Omit the pictures and extract only the lines from the line containing "coffee cup: none" to the end of the material, each exactly as written.

■ Source information:
Segment Open
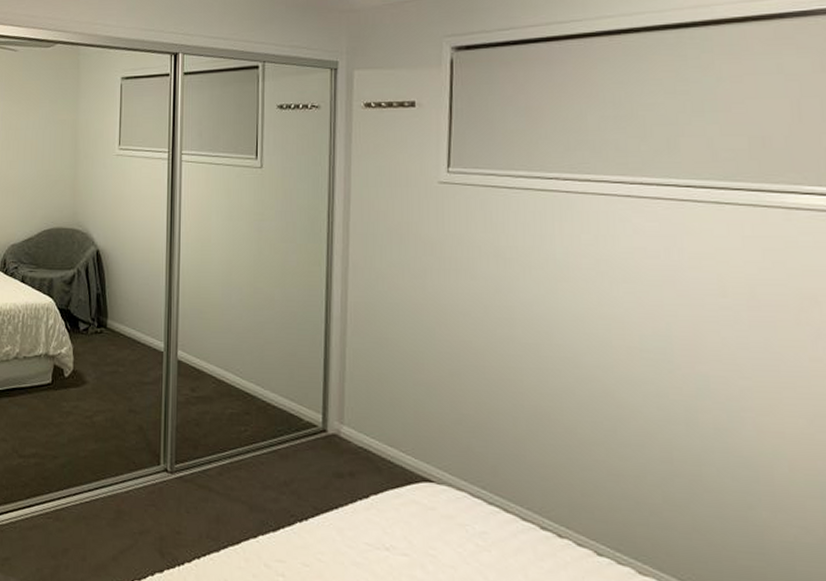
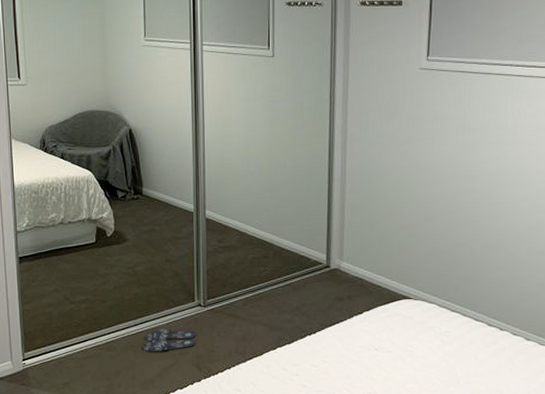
slippers: none [95,497,160,529] -> present [142,328,196,352]

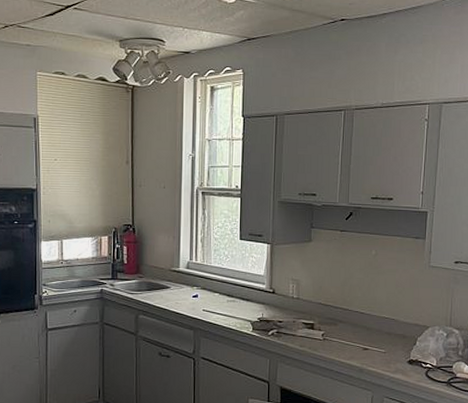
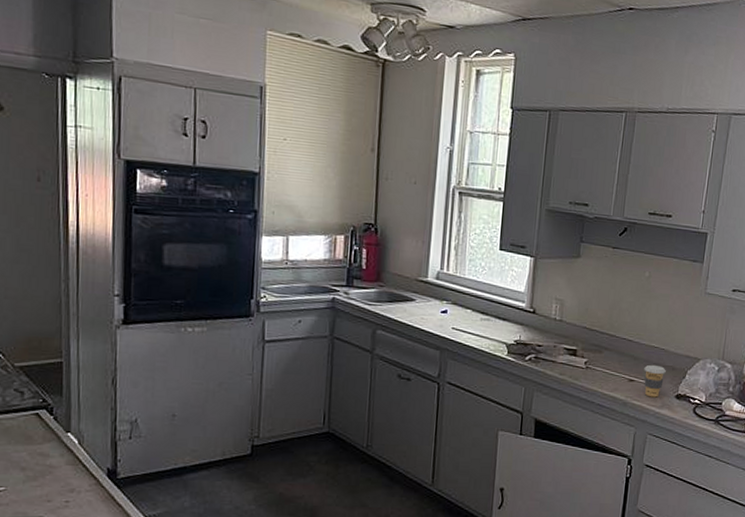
coffee cup: none [377,334,397,364] -> present [644,364,666,398]

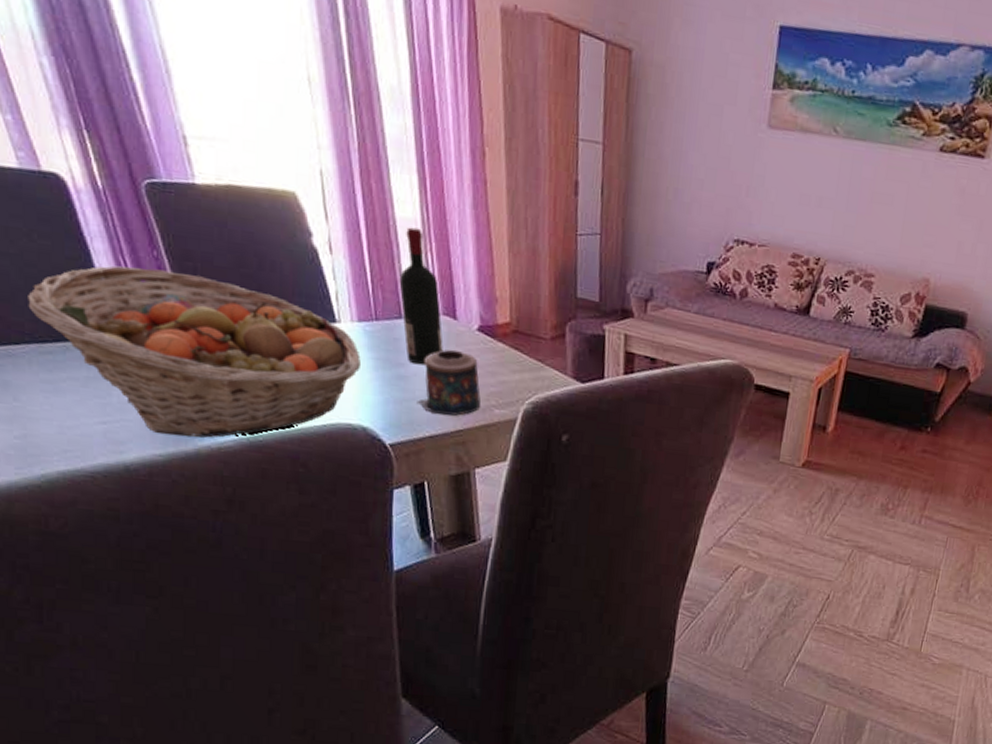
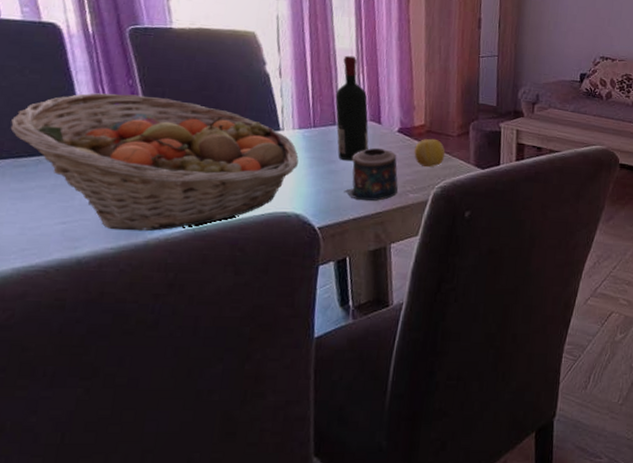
fruit: none [498,340,537,377] -> present [414,138,446,167]

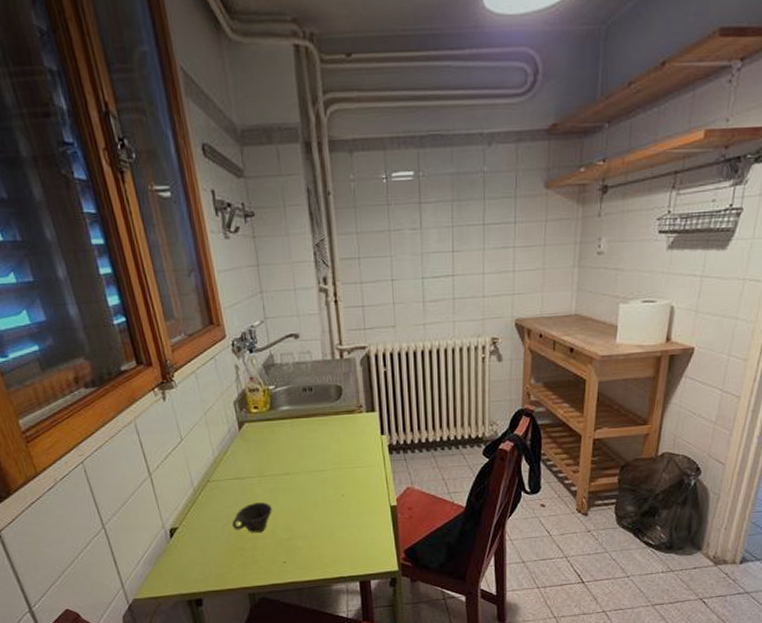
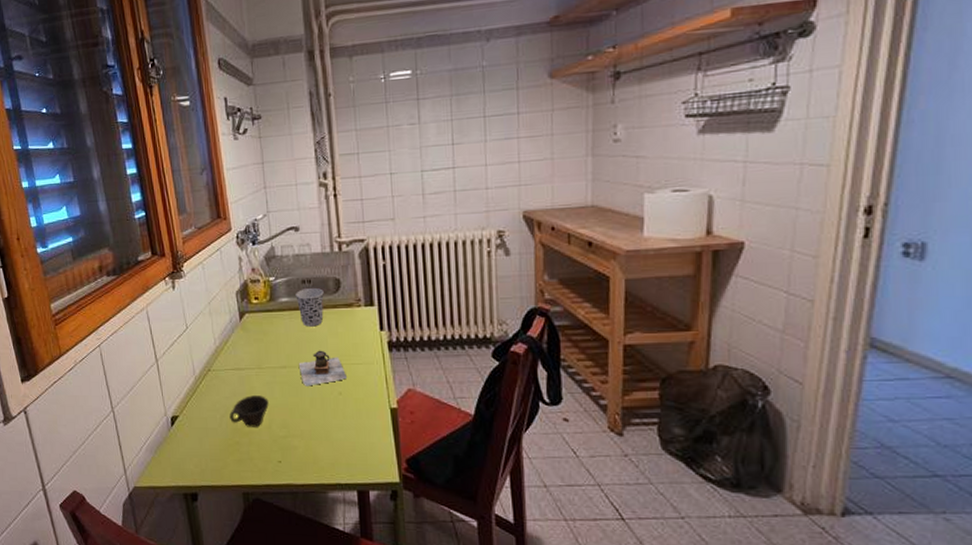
cup: none [296,395,326,434] -> present [295,287,324,327]
teapot: none [301,456,349,491] -> present [298,350,346,387]

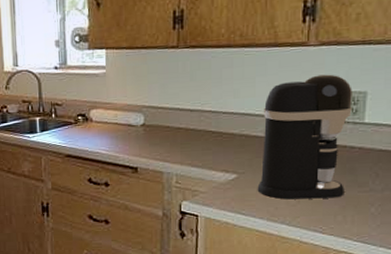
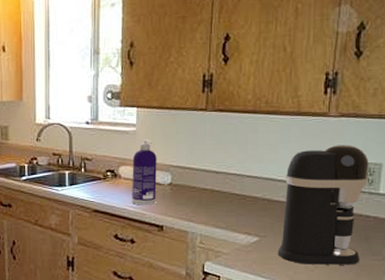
spray bottle: none [103,82,129,148] -> present [132,140,157,205]

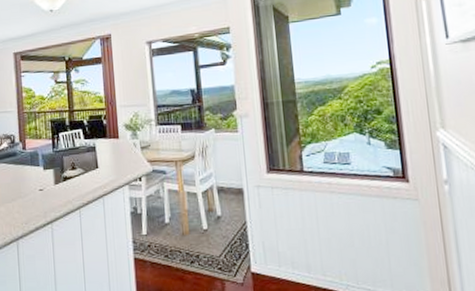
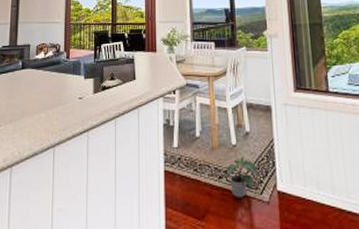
potted plant: none [197,240,231,281] -> present [226,156,258,198]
Segment Closed
■ Exercise output:
coffee cup: none [377,334,397,364] -> present [644,364,666,398]

fruit: none [498,340,537,377] -> present [414,138,446,167]

cup: none [296,395,326,434] -> present [295,287,324,327]
teapot: none [301,456,349,491] -> present [298,350,346,387]

spray bottle: none [103,82,129,148] -> present [132,140,157,205]

potted plant: none [197,240,231,281] -> present [226,156,258,198]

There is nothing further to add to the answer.